[Start of Extract]
© 2024 WOSU Public Media
Play Live Radio
Next Up:
0:00 0:00
Available On Air Stations
Curious Cbus

How Eastgate became home to Tuskegee Airmen and their families

A sign on a poll that says "Welcome to Eastgate" with two drawn trees framing the text.
Allie Vugrincic
A sign welcoming people to the Eastgate neighborhood.

Eastgate is a Columbus community that prides itself on its diversity. For decades, it was a community where middle-class Black families thrived.

Christine Frankart submitted a question to WOSU's Curious Cbus that asked if Eastgate was the first integrated neighborhood in Columbus and if there was an incentive program for Tuskegee airmen to get mortgages there.

Eastgate was not an integrated neighborhood for most of the 20th century. Like many Columbus developments, it had racially-restrictive housing covenants that kept Black families from owning homes.
[End of Extract]
[Start of Dataset entries]
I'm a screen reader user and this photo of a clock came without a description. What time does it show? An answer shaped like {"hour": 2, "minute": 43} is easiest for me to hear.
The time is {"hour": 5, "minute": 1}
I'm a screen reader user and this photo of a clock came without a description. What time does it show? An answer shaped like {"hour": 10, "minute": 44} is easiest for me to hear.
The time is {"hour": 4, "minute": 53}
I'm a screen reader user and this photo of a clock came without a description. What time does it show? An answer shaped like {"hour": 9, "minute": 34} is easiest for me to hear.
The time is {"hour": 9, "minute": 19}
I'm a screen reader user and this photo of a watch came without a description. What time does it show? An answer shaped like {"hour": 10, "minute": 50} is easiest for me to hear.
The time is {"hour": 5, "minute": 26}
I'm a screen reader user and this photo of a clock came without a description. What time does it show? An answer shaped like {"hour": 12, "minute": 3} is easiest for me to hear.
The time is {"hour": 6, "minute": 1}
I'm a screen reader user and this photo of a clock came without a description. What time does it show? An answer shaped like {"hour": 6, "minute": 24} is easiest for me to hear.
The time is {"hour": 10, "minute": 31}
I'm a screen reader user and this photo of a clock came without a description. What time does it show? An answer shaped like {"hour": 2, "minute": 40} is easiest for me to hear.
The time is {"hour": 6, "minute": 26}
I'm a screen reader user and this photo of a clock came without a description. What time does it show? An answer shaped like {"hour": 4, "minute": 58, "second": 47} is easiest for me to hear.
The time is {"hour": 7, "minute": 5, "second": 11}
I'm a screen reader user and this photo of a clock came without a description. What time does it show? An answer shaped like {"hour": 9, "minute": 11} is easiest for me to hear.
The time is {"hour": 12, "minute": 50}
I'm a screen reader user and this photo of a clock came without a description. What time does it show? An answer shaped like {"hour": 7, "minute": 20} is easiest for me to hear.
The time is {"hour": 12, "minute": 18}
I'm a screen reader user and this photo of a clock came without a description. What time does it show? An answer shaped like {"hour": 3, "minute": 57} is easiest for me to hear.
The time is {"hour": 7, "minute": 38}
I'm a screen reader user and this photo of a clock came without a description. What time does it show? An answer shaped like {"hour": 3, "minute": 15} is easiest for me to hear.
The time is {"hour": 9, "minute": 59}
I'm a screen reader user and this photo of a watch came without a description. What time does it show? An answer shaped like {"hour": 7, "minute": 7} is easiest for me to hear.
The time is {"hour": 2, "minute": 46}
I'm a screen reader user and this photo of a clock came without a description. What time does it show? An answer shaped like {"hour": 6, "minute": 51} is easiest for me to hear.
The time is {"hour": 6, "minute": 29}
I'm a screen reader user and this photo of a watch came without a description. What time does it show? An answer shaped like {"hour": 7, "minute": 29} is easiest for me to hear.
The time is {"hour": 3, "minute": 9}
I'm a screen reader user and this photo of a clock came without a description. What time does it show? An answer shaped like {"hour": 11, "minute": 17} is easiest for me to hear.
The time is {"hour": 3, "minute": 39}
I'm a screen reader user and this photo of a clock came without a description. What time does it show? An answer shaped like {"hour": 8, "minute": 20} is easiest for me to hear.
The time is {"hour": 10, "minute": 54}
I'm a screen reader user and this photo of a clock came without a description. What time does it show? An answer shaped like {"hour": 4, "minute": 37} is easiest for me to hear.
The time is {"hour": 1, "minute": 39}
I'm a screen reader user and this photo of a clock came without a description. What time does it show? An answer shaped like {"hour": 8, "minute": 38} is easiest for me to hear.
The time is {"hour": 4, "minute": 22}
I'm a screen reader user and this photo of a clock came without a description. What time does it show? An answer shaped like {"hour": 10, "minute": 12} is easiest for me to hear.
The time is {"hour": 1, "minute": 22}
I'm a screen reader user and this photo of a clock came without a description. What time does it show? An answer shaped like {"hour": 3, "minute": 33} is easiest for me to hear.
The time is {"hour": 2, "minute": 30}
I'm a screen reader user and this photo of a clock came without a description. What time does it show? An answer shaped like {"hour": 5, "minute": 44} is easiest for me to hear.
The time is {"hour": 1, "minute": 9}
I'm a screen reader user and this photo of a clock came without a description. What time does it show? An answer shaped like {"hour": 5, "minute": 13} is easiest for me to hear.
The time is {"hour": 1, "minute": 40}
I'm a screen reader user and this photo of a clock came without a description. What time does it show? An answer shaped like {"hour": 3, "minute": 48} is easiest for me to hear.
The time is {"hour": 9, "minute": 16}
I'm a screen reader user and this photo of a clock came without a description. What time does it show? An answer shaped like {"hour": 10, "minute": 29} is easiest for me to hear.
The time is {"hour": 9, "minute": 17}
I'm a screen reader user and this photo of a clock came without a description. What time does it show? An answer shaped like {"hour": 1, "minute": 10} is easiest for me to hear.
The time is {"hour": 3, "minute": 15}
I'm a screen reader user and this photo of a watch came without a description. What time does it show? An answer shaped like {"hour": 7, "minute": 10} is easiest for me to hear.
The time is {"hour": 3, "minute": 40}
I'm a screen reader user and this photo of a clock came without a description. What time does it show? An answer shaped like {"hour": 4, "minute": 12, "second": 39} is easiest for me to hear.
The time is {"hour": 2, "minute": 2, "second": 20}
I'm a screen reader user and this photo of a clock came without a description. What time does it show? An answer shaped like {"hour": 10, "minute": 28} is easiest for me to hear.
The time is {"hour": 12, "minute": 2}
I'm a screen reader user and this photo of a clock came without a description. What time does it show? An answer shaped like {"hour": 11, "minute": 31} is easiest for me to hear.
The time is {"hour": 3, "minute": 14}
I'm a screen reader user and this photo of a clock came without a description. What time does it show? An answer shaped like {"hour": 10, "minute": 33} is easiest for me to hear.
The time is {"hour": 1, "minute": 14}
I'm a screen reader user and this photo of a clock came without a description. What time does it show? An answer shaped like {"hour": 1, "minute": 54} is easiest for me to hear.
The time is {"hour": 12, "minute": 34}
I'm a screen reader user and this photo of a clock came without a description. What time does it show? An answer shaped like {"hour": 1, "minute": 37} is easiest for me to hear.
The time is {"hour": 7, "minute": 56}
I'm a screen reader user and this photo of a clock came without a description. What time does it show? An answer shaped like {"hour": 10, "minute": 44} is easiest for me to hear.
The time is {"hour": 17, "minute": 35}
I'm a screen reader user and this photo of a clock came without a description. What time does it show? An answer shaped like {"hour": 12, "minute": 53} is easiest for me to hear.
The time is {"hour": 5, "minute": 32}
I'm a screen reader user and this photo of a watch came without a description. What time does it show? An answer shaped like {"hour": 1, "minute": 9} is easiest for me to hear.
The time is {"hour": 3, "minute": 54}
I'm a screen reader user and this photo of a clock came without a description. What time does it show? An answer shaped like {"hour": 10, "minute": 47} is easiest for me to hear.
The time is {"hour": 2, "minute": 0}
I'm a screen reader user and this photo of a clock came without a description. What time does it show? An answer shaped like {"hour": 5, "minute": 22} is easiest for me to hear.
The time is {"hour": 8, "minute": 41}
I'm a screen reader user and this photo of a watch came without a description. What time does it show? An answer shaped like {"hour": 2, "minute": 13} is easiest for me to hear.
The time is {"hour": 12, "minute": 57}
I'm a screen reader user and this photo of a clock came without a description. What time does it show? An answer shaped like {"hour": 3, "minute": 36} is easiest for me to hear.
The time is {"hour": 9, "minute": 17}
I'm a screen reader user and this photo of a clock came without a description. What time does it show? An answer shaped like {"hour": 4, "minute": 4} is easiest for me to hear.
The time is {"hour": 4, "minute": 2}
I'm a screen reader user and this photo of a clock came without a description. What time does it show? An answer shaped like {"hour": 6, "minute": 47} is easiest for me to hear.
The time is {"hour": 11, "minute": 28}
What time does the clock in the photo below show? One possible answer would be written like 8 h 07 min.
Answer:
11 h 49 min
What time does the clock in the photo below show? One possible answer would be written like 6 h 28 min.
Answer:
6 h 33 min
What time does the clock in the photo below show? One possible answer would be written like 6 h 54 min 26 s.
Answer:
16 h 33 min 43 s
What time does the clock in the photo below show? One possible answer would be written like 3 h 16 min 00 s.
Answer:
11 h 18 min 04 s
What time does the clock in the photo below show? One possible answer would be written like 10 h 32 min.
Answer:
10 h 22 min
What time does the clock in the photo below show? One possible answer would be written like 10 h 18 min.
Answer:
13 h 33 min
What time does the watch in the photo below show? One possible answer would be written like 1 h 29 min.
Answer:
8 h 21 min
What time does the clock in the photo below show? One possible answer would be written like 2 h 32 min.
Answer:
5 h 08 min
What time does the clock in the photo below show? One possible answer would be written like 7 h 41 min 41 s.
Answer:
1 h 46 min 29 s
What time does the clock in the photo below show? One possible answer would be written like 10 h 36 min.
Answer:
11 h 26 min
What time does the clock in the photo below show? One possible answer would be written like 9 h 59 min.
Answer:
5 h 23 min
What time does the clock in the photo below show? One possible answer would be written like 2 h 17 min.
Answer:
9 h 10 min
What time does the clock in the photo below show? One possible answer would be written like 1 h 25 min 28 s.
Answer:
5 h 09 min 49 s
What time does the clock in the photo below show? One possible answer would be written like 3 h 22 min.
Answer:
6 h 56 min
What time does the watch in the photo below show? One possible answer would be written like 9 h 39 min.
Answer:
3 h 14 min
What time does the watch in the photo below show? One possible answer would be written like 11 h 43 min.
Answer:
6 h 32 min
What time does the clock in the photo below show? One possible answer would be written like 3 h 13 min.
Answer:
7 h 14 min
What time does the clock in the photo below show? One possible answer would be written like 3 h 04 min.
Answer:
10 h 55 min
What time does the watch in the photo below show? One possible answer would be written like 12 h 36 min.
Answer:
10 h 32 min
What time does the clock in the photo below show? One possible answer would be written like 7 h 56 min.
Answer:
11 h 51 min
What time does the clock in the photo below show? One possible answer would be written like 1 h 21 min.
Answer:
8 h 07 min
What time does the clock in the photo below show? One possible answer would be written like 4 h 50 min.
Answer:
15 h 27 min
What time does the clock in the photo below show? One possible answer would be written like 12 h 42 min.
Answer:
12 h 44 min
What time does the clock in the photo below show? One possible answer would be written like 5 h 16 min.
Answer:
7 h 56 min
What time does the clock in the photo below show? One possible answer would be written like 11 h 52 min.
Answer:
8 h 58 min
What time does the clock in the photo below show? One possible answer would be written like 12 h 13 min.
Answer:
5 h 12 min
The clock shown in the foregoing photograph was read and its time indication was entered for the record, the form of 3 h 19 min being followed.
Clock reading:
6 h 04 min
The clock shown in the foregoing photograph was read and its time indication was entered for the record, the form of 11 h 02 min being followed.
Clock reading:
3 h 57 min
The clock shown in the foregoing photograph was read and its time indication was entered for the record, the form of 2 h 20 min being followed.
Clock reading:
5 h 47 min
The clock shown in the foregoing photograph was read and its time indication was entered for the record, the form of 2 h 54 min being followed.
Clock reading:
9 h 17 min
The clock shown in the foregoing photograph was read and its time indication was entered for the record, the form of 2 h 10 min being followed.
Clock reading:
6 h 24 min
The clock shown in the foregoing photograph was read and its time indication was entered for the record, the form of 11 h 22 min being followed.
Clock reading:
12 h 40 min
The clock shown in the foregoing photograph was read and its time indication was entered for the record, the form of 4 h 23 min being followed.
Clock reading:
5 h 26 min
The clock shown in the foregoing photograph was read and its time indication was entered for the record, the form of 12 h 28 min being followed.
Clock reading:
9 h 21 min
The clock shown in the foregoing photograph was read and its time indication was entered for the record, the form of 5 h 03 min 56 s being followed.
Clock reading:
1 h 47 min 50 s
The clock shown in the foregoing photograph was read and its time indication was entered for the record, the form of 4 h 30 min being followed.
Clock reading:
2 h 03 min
[End of Dataset entries]
Tasks for this exercise →
**1)** Answer these questions about the article on Eastgate:
(a) What does Eastgate pride itself on?
(b) To which WOSU feature did Christine Frankart submit her question?
(c) What kind of housing covenants did Eastgate have?
**2)** According to the article on Eastgate, why was the neighborhood not integrated for most of the 20th century? Explain in one to three sentences.
**3)** Pick up the article on Eastgate after its final sentence and continue it.
The listing comes from a separate source.

Task-by-task results →
**1)**
(a) Its diversity.
(b) Curious Cbus.
(c) Racially-restrictive housing covenants.

**2)** Eastgate had racially-restrictive housing covenants, like many Columbus developments. These covenants kept Black families from owning homes there.

**3)**
In 1948, the landmark case Shelley v. Kraemer went in front of the Supreme Court. The court held that racially-restrictive housing covenants could not be legally enforced. The ruling meant that even if there was an existing covenant in a deed, it could no longer be imposed. The case allowed Black people to start moving into white Columbus neighborhoods like Eastgate.

An image of two students and two teachers working on math at Eastgate Elementary in 1963.
Columbus Call and Post
Columbus Metropolitan Library
Students and instructors work on math skills at Eastgate Elementary School in 1963.

Beginning in the 1950s, specifically 1953 and 1954, Eastgate became an attractive neighborhood for middle-class Black families. This change in demographics caused white families to move out, a phenomenon known as “white flight.”

White families often used “decreasing property values” as a reason to leave the neighborhood. Additionally, the rise of the highway system with the Federal Aid Highway Act of 1956 allowed families to move to suburbs and commute to the city for work, which also contributed to the moves of white and Black families.

One thing that set Eastgate apart was the fact that it was home to several Tuskegee Airmen, the first Black military pilots in the United States Armed Forces.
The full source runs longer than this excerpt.